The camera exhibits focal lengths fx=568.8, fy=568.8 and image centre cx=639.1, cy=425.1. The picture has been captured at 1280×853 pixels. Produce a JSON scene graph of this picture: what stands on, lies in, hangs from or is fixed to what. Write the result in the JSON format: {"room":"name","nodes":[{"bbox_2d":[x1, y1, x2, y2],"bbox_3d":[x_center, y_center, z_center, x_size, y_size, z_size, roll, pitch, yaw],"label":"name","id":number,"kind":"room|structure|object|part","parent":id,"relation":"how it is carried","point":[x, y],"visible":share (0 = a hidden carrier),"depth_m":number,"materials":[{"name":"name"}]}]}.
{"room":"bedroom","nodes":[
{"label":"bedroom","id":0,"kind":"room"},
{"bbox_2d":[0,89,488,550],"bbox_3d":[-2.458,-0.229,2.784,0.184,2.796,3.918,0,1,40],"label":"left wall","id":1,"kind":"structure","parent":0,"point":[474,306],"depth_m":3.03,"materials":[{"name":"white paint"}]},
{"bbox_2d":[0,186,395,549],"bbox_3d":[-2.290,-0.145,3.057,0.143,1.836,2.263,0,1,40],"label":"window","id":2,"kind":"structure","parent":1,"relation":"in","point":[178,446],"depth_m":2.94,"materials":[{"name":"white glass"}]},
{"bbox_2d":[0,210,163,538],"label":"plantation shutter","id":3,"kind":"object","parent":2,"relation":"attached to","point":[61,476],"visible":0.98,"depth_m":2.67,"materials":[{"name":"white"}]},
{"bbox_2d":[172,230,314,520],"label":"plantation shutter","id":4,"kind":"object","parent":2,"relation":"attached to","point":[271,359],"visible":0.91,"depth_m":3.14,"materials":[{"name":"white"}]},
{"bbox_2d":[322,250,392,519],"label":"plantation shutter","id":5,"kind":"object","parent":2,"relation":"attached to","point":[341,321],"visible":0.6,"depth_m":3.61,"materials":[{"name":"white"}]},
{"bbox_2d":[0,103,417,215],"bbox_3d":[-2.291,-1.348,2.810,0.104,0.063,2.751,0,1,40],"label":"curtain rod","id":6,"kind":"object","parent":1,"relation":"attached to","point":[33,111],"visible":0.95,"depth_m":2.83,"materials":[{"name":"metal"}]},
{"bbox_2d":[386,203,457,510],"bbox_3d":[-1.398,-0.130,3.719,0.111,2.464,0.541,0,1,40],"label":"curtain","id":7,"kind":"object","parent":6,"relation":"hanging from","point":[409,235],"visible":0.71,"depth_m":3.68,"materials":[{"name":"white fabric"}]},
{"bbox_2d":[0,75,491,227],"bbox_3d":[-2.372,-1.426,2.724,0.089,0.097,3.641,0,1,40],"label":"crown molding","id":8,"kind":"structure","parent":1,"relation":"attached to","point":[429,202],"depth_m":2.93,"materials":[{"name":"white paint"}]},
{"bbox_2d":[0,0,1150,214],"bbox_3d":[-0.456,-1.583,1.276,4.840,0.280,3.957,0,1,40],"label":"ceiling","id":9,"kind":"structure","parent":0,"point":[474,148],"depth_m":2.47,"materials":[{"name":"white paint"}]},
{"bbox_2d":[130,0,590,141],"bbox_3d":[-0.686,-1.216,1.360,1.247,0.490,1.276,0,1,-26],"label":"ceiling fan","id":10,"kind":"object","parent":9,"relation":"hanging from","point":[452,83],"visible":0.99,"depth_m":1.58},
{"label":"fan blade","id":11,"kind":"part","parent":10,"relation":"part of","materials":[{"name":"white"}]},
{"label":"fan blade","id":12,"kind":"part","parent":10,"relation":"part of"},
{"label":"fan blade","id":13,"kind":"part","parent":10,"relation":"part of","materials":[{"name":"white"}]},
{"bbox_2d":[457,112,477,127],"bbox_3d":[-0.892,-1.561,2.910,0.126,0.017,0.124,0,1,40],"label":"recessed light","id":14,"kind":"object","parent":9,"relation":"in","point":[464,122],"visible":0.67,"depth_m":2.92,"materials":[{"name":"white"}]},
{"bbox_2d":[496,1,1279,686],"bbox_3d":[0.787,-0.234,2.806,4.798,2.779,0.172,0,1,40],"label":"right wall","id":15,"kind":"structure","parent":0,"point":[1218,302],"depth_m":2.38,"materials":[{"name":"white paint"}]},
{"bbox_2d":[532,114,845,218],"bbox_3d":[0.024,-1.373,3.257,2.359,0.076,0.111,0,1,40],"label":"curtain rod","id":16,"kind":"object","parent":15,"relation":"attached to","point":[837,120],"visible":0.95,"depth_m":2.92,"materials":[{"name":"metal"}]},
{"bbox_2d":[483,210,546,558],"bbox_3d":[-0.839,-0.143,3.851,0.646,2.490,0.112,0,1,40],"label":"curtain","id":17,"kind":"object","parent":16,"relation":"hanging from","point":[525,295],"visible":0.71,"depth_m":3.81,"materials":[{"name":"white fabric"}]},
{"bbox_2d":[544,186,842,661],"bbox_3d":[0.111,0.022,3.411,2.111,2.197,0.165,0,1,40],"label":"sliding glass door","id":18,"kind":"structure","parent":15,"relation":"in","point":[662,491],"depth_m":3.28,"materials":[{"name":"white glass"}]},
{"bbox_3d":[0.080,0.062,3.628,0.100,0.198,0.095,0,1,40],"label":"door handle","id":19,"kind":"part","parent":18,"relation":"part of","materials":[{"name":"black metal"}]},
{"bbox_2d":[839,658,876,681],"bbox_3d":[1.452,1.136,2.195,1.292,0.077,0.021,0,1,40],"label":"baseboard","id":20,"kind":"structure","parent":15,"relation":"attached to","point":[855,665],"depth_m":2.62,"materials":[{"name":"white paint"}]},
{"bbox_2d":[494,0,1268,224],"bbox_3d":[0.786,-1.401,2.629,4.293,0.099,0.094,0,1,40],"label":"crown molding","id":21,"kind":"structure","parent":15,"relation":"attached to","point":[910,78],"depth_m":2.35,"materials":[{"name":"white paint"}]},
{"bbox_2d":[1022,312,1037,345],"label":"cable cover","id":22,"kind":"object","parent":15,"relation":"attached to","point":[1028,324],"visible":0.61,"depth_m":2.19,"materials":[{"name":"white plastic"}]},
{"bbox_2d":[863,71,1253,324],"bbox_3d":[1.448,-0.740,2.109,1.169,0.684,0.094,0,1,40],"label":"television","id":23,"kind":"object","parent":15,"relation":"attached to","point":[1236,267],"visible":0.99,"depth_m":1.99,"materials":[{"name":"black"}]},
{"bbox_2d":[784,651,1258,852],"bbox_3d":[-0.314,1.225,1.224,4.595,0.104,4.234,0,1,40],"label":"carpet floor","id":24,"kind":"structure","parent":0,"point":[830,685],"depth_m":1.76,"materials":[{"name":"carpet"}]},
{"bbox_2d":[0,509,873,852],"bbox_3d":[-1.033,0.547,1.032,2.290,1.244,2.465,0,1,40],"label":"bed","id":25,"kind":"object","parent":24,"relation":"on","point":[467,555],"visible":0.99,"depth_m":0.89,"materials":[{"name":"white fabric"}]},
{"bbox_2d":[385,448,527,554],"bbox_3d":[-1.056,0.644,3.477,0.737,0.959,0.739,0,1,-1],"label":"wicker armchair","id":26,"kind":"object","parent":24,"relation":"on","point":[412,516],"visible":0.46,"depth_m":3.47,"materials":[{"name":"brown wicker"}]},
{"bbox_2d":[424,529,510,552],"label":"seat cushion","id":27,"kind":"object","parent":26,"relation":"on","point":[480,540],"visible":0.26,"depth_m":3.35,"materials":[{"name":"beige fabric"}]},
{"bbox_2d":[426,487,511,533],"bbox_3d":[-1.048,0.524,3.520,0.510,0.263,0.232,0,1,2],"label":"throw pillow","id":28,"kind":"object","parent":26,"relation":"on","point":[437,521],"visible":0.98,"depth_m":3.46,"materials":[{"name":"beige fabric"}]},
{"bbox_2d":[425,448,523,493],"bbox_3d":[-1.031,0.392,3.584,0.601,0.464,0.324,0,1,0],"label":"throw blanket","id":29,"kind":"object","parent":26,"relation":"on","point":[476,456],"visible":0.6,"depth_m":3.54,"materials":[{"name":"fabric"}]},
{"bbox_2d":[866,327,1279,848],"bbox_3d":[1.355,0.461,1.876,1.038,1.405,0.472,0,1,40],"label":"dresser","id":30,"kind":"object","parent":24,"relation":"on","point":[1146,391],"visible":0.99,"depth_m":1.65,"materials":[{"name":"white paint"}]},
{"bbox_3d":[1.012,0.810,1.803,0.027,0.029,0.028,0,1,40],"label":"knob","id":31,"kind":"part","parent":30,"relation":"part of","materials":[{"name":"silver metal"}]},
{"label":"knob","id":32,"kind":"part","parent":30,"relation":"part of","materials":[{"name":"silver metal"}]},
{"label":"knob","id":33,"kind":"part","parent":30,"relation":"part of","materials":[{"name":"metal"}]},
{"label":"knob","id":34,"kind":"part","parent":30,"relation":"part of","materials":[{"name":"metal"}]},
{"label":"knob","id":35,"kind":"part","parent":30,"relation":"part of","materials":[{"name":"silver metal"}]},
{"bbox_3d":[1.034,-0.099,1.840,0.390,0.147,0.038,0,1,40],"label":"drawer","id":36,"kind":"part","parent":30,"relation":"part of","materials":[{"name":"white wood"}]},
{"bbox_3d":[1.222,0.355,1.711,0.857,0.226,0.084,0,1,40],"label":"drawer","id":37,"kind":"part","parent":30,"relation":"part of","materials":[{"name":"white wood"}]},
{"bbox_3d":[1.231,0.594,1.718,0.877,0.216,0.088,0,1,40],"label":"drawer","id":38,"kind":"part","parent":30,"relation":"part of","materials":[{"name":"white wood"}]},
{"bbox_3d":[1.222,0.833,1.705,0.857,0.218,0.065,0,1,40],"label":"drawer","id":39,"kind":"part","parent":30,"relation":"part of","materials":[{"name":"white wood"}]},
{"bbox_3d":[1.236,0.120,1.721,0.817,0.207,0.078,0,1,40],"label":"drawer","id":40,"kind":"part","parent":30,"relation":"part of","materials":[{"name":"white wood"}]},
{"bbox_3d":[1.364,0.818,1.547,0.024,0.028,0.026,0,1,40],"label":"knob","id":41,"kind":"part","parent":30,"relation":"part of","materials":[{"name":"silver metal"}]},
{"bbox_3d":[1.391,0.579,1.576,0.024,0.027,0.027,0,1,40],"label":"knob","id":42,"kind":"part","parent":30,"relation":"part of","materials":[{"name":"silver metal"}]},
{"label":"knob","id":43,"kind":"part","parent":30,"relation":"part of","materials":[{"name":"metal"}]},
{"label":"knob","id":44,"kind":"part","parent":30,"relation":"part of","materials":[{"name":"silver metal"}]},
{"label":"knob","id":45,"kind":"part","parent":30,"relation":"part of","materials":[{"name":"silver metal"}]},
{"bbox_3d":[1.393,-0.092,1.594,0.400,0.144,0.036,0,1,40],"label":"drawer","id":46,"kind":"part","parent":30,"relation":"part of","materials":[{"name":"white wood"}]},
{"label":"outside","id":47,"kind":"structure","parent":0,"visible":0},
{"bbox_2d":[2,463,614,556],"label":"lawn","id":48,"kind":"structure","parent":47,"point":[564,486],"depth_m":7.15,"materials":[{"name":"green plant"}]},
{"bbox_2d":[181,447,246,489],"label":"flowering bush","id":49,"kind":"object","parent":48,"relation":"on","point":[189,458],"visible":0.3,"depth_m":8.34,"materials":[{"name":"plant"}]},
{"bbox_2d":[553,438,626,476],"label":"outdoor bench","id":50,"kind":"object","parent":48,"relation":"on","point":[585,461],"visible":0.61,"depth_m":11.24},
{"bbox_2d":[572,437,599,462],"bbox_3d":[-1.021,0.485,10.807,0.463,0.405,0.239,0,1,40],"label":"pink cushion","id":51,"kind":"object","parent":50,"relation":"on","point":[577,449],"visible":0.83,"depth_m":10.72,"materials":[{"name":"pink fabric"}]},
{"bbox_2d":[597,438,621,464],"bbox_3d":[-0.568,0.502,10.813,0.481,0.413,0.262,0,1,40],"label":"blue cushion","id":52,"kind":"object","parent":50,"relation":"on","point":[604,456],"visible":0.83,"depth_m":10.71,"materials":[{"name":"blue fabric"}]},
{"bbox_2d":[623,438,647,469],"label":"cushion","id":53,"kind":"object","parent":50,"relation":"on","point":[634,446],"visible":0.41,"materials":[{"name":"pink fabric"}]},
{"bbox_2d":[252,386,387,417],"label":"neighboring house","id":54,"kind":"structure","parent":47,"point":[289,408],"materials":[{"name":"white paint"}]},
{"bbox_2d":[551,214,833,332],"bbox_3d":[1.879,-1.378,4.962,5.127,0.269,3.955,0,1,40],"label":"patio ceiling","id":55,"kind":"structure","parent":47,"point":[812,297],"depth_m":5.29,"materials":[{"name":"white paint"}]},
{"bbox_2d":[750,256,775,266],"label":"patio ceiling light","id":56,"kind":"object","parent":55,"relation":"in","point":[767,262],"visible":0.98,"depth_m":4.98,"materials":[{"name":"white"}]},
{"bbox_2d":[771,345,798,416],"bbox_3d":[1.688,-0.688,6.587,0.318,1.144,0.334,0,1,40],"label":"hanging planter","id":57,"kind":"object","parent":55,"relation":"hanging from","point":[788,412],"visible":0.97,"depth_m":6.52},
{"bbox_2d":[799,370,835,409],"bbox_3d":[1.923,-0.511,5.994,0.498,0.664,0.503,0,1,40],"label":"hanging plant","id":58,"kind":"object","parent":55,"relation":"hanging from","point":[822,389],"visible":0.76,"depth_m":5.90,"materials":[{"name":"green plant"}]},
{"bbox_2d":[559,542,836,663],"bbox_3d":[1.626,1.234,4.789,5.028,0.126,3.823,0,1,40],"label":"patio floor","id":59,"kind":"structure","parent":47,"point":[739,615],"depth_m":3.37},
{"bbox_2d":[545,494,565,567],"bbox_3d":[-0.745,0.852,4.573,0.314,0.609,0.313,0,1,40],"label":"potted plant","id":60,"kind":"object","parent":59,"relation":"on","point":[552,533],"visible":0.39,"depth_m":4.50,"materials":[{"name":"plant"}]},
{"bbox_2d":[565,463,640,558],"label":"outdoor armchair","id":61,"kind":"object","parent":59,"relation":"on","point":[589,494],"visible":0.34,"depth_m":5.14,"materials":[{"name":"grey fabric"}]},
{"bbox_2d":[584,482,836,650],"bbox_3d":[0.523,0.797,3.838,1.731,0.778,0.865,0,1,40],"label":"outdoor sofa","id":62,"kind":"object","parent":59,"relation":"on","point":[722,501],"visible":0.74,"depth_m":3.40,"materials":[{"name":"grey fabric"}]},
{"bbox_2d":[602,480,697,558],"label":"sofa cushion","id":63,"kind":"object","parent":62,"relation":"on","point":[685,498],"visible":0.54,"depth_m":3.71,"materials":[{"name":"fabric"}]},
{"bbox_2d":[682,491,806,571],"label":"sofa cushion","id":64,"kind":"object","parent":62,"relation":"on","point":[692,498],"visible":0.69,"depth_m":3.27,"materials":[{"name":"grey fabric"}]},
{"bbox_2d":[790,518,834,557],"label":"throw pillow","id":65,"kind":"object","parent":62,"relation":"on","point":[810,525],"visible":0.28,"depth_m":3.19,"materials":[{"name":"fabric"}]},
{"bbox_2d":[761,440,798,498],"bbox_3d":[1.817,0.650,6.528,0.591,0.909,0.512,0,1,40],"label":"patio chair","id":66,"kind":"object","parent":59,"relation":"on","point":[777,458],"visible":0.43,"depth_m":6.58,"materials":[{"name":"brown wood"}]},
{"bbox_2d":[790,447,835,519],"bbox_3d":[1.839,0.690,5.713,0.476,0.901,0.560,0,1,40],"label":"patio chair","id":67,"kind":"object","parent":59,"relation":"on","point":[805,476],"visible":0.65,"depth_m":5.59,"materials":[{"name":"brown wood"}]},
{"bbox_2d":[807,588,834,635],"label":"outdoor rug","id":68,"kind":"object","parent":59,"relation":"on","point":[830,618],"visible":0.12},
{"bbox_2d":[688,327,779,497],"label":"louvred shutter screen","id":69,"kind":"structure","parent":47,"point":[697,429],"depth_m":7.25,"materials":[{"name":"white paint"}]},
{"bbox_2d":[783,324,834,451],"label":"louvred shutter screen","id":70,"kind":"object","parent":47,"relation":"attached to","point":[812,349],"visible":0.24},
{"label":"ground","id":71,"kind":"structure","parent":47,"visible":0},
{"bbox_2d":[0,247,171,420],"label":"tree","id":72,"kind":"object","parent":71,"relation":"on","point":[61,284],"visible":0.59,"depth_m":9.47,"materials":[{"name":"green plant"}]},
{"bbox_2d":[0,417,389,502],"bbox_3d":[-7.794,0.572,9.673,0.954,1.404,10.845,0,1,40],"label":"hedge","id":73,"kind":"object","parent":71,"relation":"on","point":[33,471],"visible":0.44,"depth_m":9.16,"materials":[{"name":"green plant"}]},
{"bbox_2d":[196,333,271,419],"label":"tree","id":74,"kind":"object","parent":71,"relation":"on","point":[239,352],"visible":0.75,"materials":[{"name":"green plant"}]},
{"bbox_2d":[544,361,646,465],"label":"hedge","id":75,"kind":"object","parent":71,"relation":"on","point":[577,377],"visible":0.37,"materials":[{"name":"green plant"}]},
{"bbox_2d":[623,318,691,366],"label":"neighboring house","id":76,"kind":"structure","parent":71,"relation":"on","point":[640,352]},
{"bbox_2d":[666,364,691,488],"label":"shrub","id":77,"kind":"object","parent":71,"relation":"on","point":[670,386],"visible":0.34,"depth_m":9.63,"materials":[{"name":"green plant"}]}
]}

Aim of the task => Search the data for "louvred". Copy each line that has it.

Response to this task =>
{"bbox_2d":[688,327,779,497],"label":"louvred shutter screen","id":69,"kind":"structure","parent":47,"point":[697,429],"depth_m":7.25,"materials":[{"name":"white paint"}]},
{"bbox_2d":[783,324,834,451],"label":"louvred shutter screen","id":70,"kind":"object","parent":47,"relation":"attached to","point":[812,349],"visible":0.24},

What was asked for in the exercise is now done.